* PAGE TEXT *
To be sure, they do exist – the infamous ’small and rightly forgotten masters‘ every musician dreads when presented with a ‚delightful rarity‘ he has never heard of.

But the issue here will be the real heavyweights, creative geniuses and stars of their epoch, whose compositions are characterised by originality, uniqueness, workmanship and expressiveness. They gained historical significance by the influence they had on the music scene and other notable composers during their lifetime.

An example in between would be Telemann. After his death, he has been deprecated as an irrelevant, mass producing and trivial scribe for a long time, whereas today rehabilitated, he is widely recognised the musical mastermind he was. His works are not performed very extensively, though.

So, if they where so great, why are they forgotten at all ?
There are numerous reasons to speculate upon, for sure.
Changing Zeitgeist, the prevailing taste, might be one. Some composers simply fell out of favour for different causes. Also the ability to promote themselves and their scores with publishers, courts and people, in short: their marketing, is not to be underestimated. A composer employed in a provincial or secluded courtyard could be very isolated from the remaining musical world.
Another, obvious reason, is the fact, that many oeuvres are lost or destroyed by fires, accidents, wars and so on, which leaves very little to be rediscovered in the first place. This observation could be the subject of its own article, so we leave it here for now and have a look at some examples. One thing remains to be said, though; the well-established names, including the measure-of-all-things triumvirate Bach-Mozart-Beethoven, can only be viewed and understood in context with the other composers they knew and were influenced by.

* TASKS TO CARRY OUT *
1. In the text about forgotten composers, which composer is named as an example in between?
2. Carry on the text about forgotten composers from its last sentence.

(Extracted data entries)
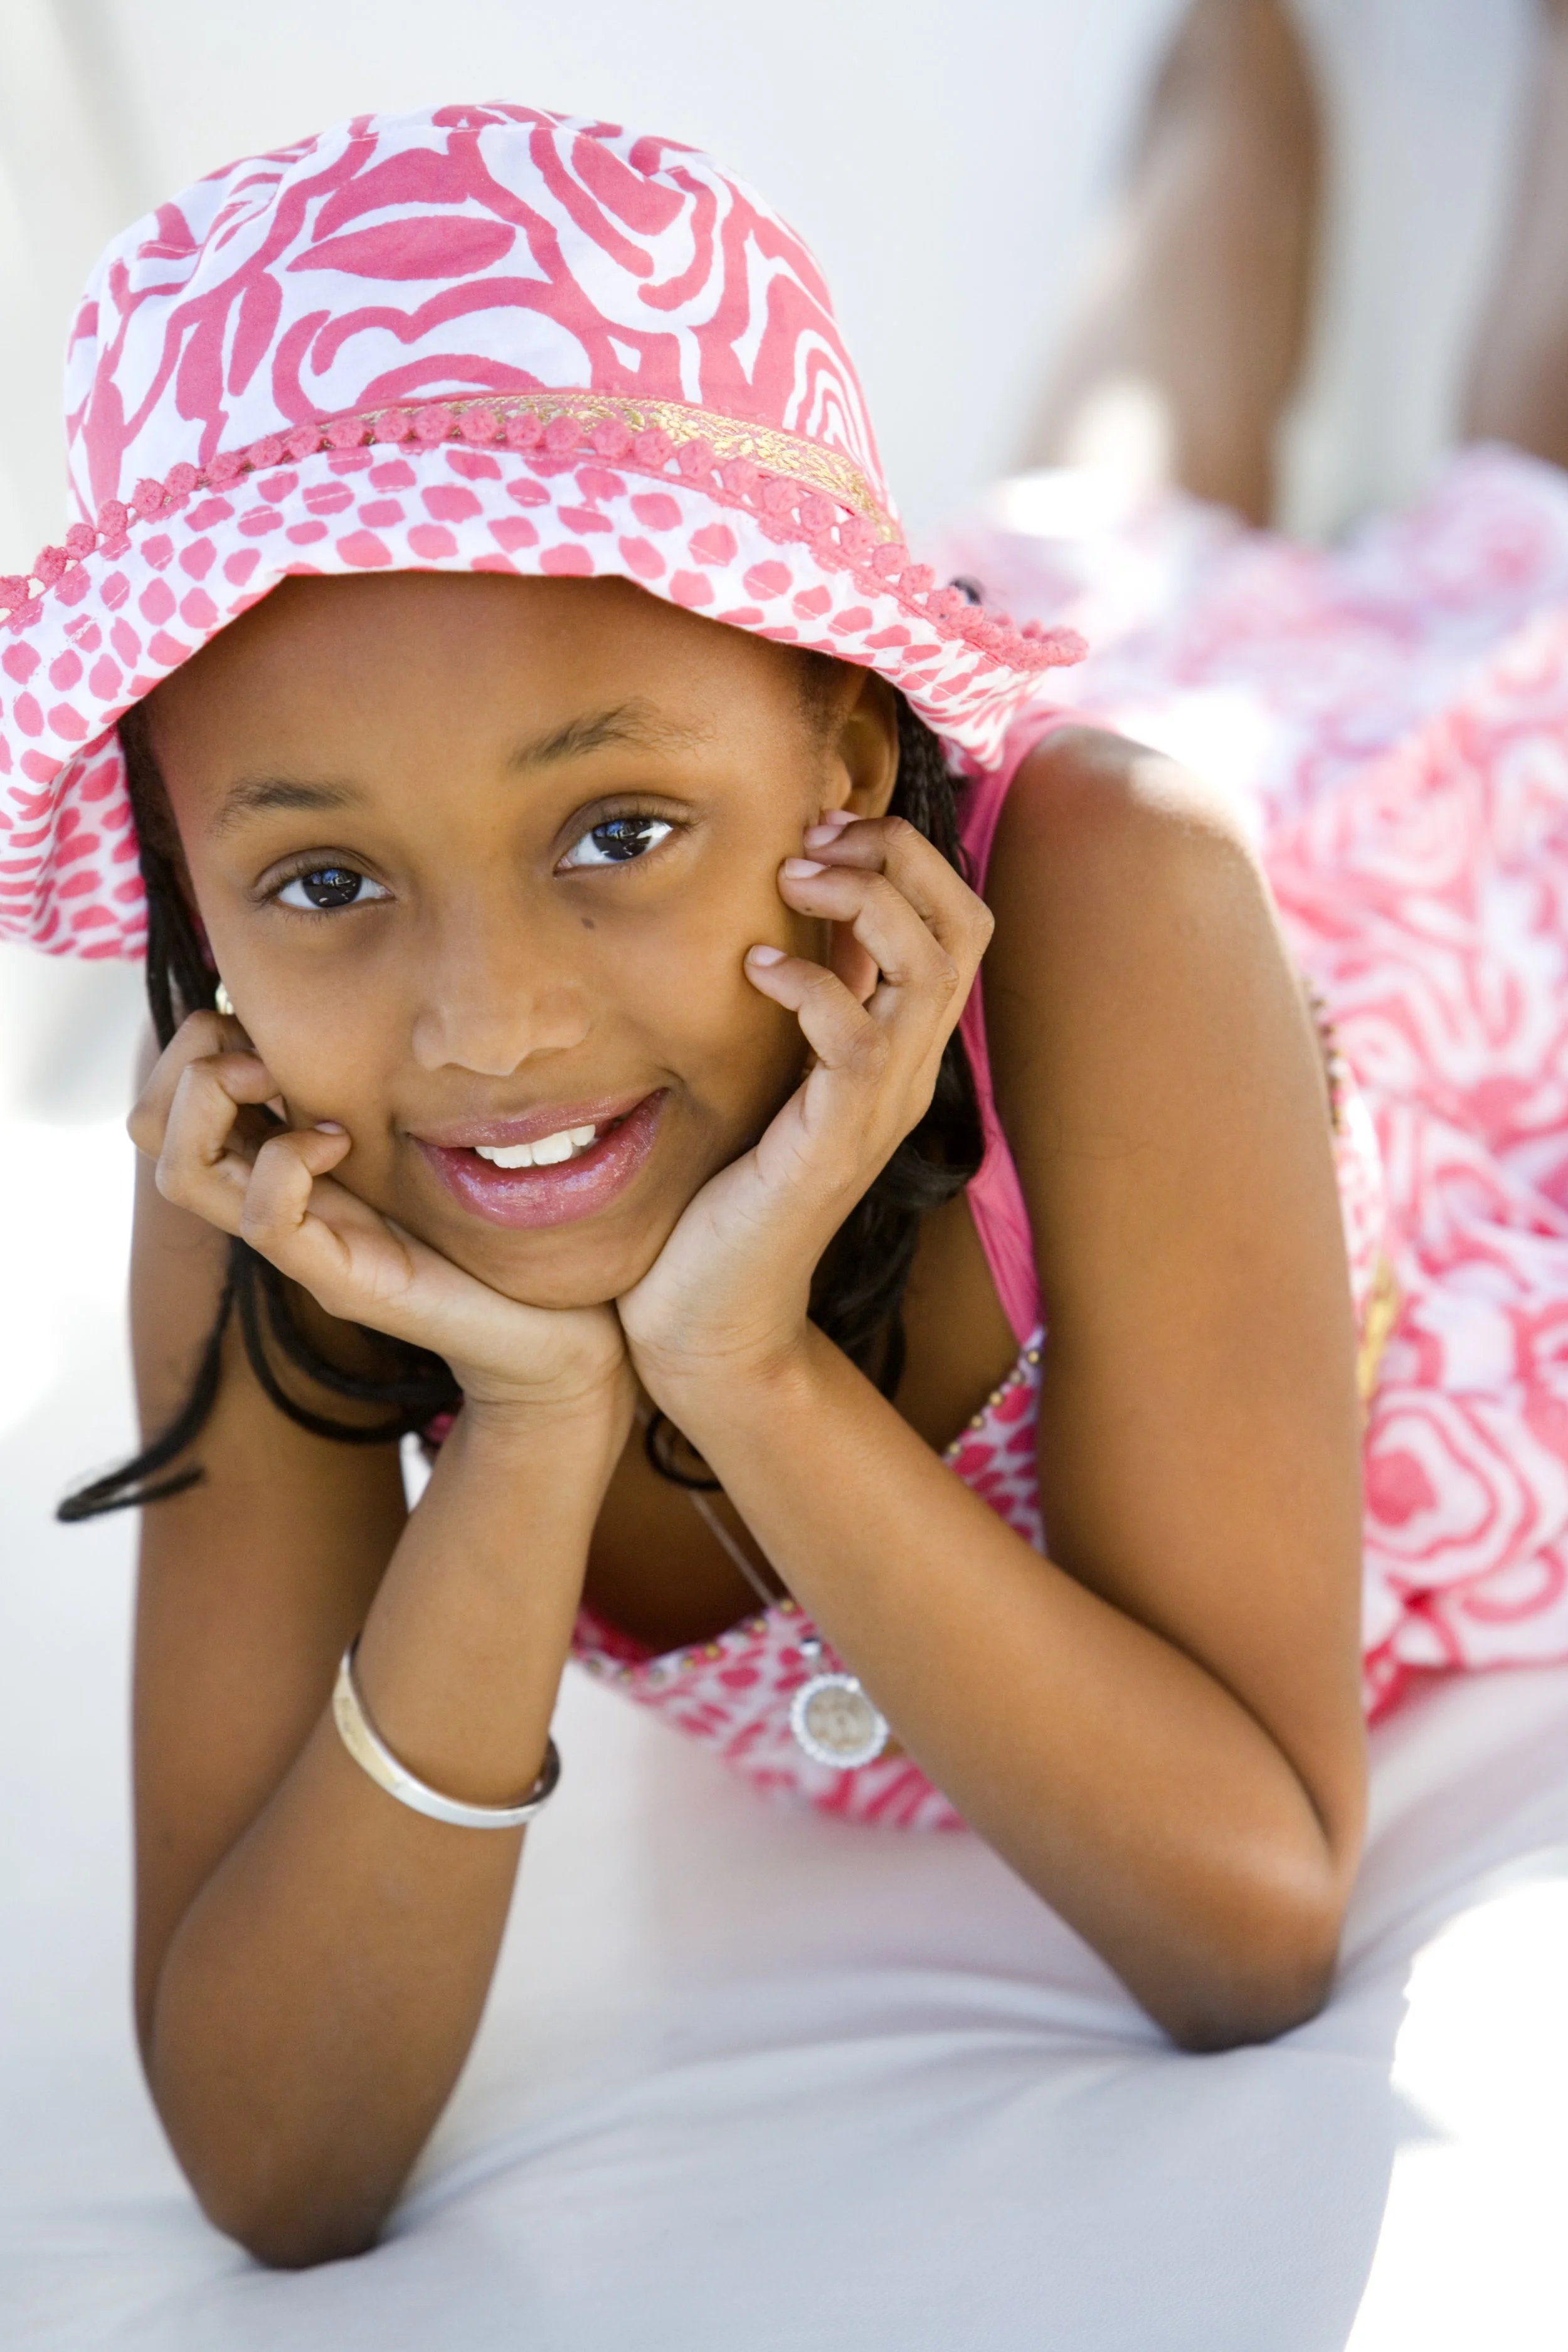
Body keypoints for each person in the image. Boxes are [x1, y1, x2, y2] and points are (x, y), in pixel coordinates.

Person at [0, 0, 1561, 2270]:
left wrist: (741, 1369)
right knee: (1131, 484)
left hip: (1385, 936)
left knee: (1511, 539)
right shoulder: (269, 1185)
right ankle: (1236, 60)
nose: (489, 1030)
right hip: (963, 794)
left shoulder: (1110, 911)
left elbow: (1250, 1921)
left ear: (848, 769)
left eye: (616, 829)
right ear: (196, 902)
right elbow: (276, 2161)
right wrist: (540, 1418)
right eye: (323, 886)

* ANSWERS IN ORDER *
1. Telemann.

2.
Here is a short list of composers, wrongly forgotten and worth investigating further. The list is non-chronologic, makes no claim to be complete and is solely the opinion of the author of this article.

Gottfried Heinrich Stölzel (1690-1749)
-Hofkapellmeister in Gotha
-very productive, numerous cantatas, some operas and instrumental music
-the major part of his oeuvre is lost
-melodic, colourful style, inventive with original phrases

Christoph Graupner (1683-1760)
-Hofkapellmeister in Darmstadt
-extensive sacred works, plenty of cantatas, concertos, symphonies and operas; also piano music
-very individual style, with some unexpected turns and passages

Friedrich Kuhlau (1786-1832)
-Hofkomponist in Copenhagen
-was a known composer of operas
-is deemed to be one of the most important figures in Danish music
-today his piano sonatas and pieces for flutes are more commonly known
-most of his works are lost to a fire
-lyrical and melodic style, some similarities with same year born
C.M. Weber

Paul Dukas (1865-1935)
-teacher of composition, music critic
-not actually forgotten; his „Sorcerer’s Apprentice“ is widely performed and shows his mastery; besides that particular work largely unknown, though
-only a few works remain, because he destroyed the most part of his oeuvre himself

Reinhard Keiser (1674-1739)
-was a very famous and influential opera composer
-at the Hamburg opera house, under his direction, performed names like Händel, Telemann, Graupner and Molter

Johann Rosenmüller (1617-1684)
-mainly sacred, vocal music, some instrumental pieces
-first career in Leipzig; he escaped to Venice from a trial, where he was accused of lewd conduct with choir boys
-second career in Italy, his compositions were very respected there
-„wrongly forgotten“ refers to his music only

Carl Heinrich Graun (1704-1759)
-was one of the most eminent opera composers, some contemporaries even called him one of the greatest composers of all times; today his works are rarely performed

Johann Simon Mayr (1763-1845)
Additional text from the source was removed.